Misusing p-values to support the idea that ESP exists can be relatively harmless, but when the practice is used in medical trials, it can have far more deadly results, Baer says. “I think the big risk is that a wrong decision can be made,” he explains. “There’s a huge debate going on in science and statistics, trying to figure out how to make sure that this process can happen better and that the decisions are actually based on what they should be.”
Baer was first author on a paper published in late 2021 in the journal PNAS along with his former Cornell mentor and statistics professor Martin Wells, who examined how new statistics could improve the use of p-values. The metric they looked at is called the frailty index, and it’s designed to complement and improve p-values.

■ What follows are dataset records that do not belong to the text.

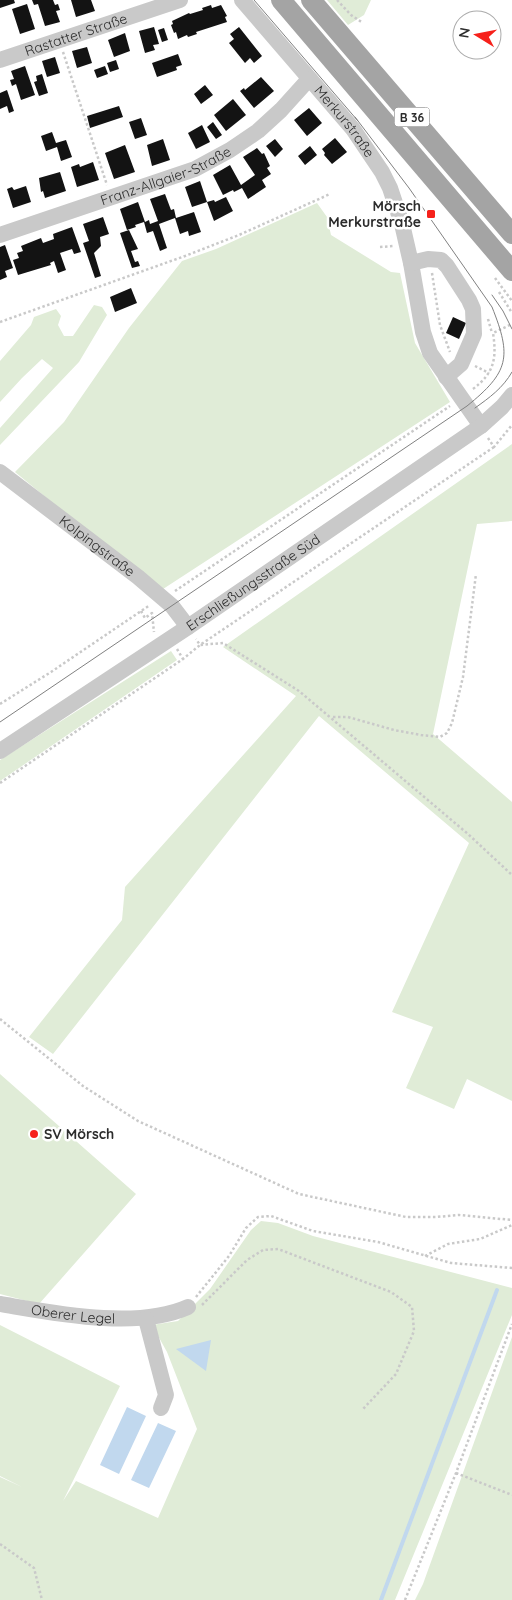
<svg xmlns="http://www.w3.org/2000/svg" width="512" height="1600" font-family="Quicksand,sans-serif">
	<rect width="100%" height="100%" fill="#fff"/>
	<path fill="#e0ecd7" d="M327,0H371L364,15L348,25Z
		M317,203L327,217L331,235L391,272L400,273L415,343L450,402L160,591L15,472L64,422L129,328L182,261L216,249Z
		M94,305L102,307L107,315L79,362L0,445V428L53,368L42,359L22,378L0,402V361L31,325L34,317L56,309L61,316L58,325L64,336H73Z
		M512,444V521L477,524L433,734L512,802V1101L467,1079L454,1109L406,1088L433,1027L392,1012L469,843L319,716L53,1054L29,1037L122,920L125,887L296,696L223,647Z
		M171,651L177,660L0,781V760Z
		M0,1074L136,1194L39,1304L0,1294Z
		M261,1221L278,1223L313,1236L512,1288V1315L395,1600H0V1477L22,1487L0,1476V1325L120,1386L63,1501L76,1481L158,1518L197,1429L167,1352L152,1325L178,1321L210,1289L251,1230Z
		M512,1337V1600H415L423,1584Z"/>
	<path fill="#c1d8ee" d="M211,1340L206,1371L176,1349Z
		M127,1407L146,1416L119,1474L100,1465Z
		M158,1423L176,1431L149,1488L131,1480Z"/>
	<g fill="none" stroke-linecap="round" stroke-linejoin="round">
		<path stroke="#c1d8ee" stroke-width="4" d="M381,1600L497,1290"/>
	</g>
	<path fill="#131313" d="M0,0H14L15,3L0,8Z
		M32,0H53L55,5L58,4L60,10L56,11L60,22L45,26L38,4L34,5Z
		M71,0H91L95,11L76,17Z
		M27,4L35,29L20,34L12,9Z
		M211,5L212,8L221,5L227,16L225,17L227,22L196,32L197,34L188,37L187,35L178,39L176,32L174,33L171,25L173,24L172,21L189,13L190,14L203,10L202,8Z
		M154,27L159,44L153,45L155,50L145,53L139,31Z
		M239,27L262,56L254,63L250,58L245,63L229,43L234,39L230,34Z
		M164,28L168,40L162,42L158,30Z
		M125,33L130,51L114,57L108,40Z
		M87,47L92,63L77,68L72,51Z
		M178,54L182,65L176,67L177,70L157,77L152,63Z
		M55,57L60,73L47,77L42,61Z
		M116,60L119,69L110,72L107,63Z
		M25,66L35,95L21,100L16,84L12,86L10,80L14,79L11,71Z
		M105,66L108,74L97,78L94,70Z
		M42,74L48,93L39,96L34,82L37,81L36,76Z
		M261,77L274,91L254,108L240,91L244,88L245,90Z
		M205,85L213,95L201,104L194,94Z
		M7,90L14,111L9,113L7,106L0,109V93Z
		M233,99L246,115L226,131L214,115Z
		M119,106L123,117L90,128L87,116Z
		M309,108L322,123L307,136L294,120Z
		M141,118L147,135L135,139L129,122Z
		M213,122L222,135L216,139L207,127Z
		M202,125L210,142L196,149L188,133Z
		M52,132L56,143L66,140L72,157L61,161L57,147L46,151L41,136Z
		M335,138L347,152L332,164L324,155L325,153L322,149Z
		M163,139L170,160L152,166L147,145Z
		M275,139L283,149L275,157L266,146Z
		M125,145L135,172L114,179L105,153Z
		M310,146L317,155L305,165L298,156Z
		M257,148L262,154L264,153L270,166L267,168L271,174L262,180L266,187L248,199L242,188L234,192L233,190L223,195L213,175L230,165L241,185L255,175L243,157Z
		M93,162L99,180L77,187L71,167L79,164L80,167Z
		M60,172L66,191L45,198L43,191L41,192L39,178Z
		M200,181L207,202L192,207L185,187Z
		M26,186L31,202L13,208L7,189L12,187L14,190Z
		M165,194L171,210L174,209L176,218L194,212L201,232L189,236L188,231L180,234L175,218L159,224L167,248L160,251L153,231L147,233L144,222L135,225L136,227L127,230L120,209L138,202L145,222L149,220L150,224L158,221L150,199Z
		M226,197L233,211L214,221L207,202L214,200L215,202Z
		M103,217L109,234L100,237L101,246L94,253L101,276L95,278L83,243L89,241L83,224Z
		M72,227L81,252L74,254L72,249L60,253L66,270L58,273L54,261L50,263L51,265L18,275L13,260L19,258L17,253L23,251L21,246L41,238L43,243L54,239L53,234Z
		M129,230L138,249L131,251L135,262L138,261L140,266L132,268L120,233Z
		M5,245L13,268L5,271L7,277L0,280V247Z
		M131,288L137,303L115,312L110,297Z
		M453,317L466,323L459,339L446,333Z"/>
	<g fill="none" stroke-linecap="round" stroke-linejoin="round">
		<path stroke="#c9c9c9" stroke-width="2.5" stroke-dasharray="2.5 2.5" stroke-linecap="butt" d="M337,0L351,15L363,23
			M63,52L107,185
			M380,247L394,246
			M432,273L440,325L450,352
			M495,278L512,301
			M499,292L512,313
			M488,319L492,333
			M0,322L185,256L239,235L330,194
			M475,366L489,373
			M473,389C494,373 497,359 493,333L512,324
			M488,438L494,447L512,425
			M494,447L200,645L223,643L299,691L468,834L512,875
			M175,591L450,406
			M141,611L145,618L152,613L154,632
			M177,649L183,659
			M0,704L51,672L150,605
			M333,717H348L394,730L421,735L440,737L447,733L452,723L463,677L476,574
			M0,783L183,659L200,645L196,639
			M0,1019L83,1086L138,1121L299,1194L406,1217H436L459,1215L512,1220
			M425,1256L448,1244L480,1239L512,1225
			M196,1297L229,1256L246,1228L258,1217L271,1216L313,1231L378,1242L451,1263L512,1268
			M202,1305L247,1260L263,1250L278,1249L391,1292L412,1307L414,1331L396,1374L363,1409
			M456,1473L512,1495
			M0,1544L34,1568L42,1600
			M405,1600L456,1473L512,1324"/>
		<g stroke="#c9c9c9" stroke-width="16">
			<path id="s1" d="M242,0L353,129L382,172L390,188L402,224L411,263L423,332L430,353L481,426"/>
			<path id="s2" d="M0,60L180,0"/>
			<path id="s3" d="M0,235L195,169L230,150L258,131L281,110L309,79"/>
			<path d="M411,263L428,259L441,260L447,266L469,300L473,309L474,334L461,364L446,377"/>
			<path id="s4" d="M0,472L138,577L172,606L188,627"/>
			<path id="s5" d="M0,751L188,627L481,426L502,407L512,395"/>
			<path id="s6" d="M0,1304C54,1313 137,1330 188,1307"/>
			<path d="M146,1319L166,1395L161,1408"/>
		</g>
		<path stroke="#a4a4a4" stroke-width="20" d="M281,0L512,271
			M311,0L512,234"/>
		<path stroke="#818181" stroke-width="1" d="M254,0L358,121
			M492,295L503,311L512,329
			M475,408C489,398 503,388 512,372
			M0,722L467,406C509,372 512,357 492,307L409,188L355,117"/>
	</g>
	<g fill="#f6211b" stroke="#fff" stroke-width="2">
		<rect x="426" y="209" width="10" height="10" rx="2.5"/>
		<circle cx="34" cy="1134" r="5"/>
	</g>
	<g text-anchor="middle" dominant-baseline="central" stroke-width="5" stroke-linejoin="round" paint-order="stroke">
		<rect fill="#fff" stroke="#6b6b6b" stroke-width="1" x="394.5" y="107.5" width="35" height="19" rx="4"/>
		<g font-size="12" font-weight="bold" fill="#2c2c2c">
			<text x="412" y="117">B 36</text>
		</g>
		<g font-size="14" fill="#2c2c2c" stroke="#fff">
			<text stroke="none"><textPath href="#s2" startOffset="80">Rastatter Straße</textPath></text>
			<text stroke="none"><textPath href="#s1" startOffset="159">Merkurstraße</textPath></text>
			<text stroke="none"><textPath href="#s3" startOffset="176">Franz-Allgaier-Straße</textPath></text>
			<text stroke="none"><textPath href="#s4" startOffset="122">Kolpingstraße</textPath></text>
			<text stroke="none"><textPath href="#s5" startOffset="304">Erschließungsstraße Süd</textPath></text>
			<text stroke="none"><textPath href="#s6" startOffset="74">Oberer Legel</textPath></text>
		</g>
		<g font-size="14" font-weight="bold" fill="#2c2c2c" stroke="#fff" text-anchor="end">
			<text x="421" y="206">Mörsch<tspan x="421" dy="16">Merkurstraße</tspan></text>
			<text x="44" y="1134" text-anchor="start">SV Mörsch</text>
		</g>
	</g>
	<g transform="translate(477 35) rotate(280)"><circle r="24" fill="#ffffff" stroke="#ababab"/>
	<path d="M0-4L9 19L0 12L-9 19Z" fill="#f6211b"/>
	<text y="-8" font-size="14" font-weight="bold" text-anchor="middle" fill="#2c2c2c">N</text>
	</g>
</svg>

This measure describes the vulnerability of a data set to some of its data points going from a positive result to a negative result—for example, if a patient who was positively affected by a drug actually felt no effect at all. . If changing just a few of these data points is enough to drop a result from being statistically significant to not, then it is considered fragile.
In 2014, physician Michael Walsh first proposed the frailty index in Journal of Clinical Epidemiology. In the paper, he and his colleagues applied the frailty index to just under 400 randomized control trials with statistically significant results and found that one in four had low frailty scores, meaning their findings could be generalized. not really be very reliable or strong.
However, the frailty index has yet to gain much steam in medical trials. Some critics of the approach have emerged, such as Rickey Carter of the Mayo Clinic, who says it is too similar to p-values without providing enough improvement. “The irony is that the vulnerability index was a p-hacking approach,” Carter says.
To improve the fragility index, Baer, Wells, and colleagues focused on improving two main elements to answer previous criticisms: only making fairly feasible modifications and generalizing the approach to work beyond 2×2 binary tables ( representing the positive or negative control and experimental group results). .
Despite the uphill battle the frailty index has fought so far, Baer says he still believes it’s a useful metric for medical statisticians and hopes the improvements made in their recent work will also help convince others to this.
“Talking to the victim’s family after a failed operation is very different [experience] than statisticians sitting at their desks doing math,” says Baer.